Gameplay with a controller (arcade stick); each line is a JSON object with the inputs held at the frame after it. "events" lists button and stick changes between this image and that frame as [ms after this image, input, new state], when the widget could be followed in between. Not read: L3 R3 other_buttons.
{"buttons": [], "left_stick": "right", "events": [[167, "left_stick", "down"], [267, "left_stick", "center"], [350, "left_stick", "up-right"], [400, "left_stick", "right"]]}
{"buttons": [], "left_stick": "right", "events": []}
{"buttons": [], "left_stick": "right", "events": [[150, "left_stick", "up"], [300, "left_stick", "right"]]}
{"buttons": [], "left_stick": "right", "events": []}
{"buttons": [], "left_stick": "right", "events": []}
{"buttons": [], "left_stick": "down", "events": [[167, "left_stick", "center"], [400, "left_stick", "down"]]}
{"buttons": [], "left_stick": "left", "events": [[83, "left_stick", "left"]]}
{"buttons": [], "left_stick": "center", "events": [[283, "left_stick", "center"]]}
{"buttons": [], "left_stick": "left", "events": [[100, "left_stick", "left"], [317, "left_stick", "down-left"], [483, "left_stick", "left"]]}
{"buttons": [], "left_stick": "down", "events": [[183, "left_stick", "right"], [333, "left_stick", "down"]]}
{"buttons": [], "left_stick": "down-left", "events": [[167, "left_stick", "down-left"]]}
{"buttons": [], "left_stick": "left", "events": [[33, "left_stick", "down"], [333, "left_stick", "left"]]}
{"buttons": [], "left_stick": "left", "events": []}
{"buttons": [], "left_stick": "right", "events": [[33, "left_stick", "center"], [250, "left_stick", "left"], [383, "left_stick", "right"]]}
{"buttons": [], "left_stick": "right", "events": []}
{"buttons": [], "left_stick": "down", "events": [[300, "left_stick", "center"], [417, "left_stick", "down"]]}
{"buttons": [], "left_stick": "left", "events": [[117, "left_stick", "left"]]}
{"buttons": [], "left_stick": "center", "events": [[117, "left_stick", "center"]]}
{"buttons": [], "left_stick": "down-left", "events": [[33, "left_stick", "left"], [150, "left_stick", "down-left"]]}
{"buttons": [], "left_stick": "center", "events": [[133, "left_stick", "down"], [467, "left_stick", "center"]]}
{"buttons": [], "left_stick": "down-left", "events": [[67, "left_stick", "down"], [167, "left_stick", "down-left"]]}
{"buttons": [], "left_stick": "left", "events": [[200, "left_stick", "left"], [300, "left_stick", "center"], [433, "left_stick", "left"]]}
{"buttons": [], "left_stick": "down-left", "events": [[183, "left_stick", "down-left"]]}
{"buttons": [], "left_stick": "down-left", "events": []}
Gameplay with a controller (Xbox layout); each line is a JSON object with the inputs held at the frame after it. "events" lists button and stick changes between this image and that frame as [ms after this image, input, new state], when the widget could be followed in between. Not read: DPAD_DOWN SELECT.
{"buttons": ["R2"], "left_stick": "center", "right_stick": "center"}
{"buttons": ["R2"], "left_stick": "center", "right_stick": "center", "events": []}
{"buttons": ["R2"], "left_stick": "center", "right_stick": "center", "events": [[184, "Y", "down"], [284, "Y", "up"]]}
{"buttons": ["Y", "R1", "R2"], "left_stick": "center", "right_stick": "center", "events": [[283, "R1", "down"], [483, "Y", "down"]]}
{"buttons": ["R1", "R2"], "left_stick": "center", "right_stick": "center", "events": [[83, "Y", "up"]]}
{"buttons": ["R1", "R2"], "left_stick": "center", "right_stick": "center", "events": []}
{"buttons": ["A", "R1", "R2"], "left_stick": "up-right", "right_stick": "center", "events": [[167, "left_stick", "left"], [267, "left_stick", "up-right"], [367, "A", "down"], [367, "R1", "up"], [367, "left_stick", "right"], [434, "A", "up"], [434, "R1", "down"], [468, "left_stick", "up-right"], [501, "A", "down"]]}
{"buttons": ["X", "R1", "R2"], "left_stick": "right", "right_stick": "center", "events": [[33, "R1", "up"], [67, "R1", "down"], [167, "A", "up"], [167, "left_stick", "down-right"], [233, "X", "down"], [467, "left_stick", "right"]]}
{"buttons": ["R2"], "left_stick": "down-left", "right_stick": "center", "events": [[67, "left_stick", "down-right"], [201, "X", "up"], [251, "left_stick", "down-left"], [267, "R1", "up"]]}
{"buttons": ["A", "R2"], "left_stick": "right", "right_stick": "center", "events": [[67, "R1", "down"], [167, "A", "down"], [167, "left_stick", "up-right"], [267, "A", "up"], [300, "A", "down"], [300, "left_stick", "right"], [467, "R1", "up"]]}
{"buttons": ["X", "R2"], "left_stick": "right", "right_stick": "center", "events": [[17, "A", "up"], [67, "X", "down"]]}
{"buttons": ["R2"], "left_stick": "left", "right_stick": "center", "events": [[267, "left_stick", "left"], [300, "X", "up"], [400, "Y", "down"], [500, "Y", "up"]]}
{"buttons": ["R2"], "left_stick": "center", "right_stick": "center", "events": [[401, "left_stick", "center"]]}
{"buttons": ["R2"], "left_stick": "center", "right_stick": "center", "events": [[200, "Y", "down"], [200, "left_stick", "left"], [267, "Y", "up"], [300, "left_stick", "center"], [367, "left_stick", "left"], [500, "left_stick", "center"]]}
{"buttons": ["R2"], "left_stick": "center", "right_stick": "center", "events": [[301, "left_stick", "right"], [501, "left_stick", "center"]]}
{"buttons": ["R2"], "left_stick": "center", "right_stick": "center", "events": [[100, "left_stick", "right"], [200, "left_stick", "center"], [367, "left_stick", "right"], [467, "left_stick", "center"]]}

### Assigned task
Pull every line containing "after" out of the records.

### Task solution
Gameplay with a controller (arcade stick); each line is a JSON object with the inputs held at the frame after it. "events" lists button and stick changes between this image and that frame as [ms after this image, input, new state], when the widget could be followed in between. Not read: L3 R3 other_buttons.
Gameplay with a controller (Xbox layout); each line is a JSON object with the inputs held at the frame after it. "events" lists button and stick changes between this image and that frame as [ms after this image, input, new state], when the widget could be followed in between. Not read: DPAD_DOWN SELECT.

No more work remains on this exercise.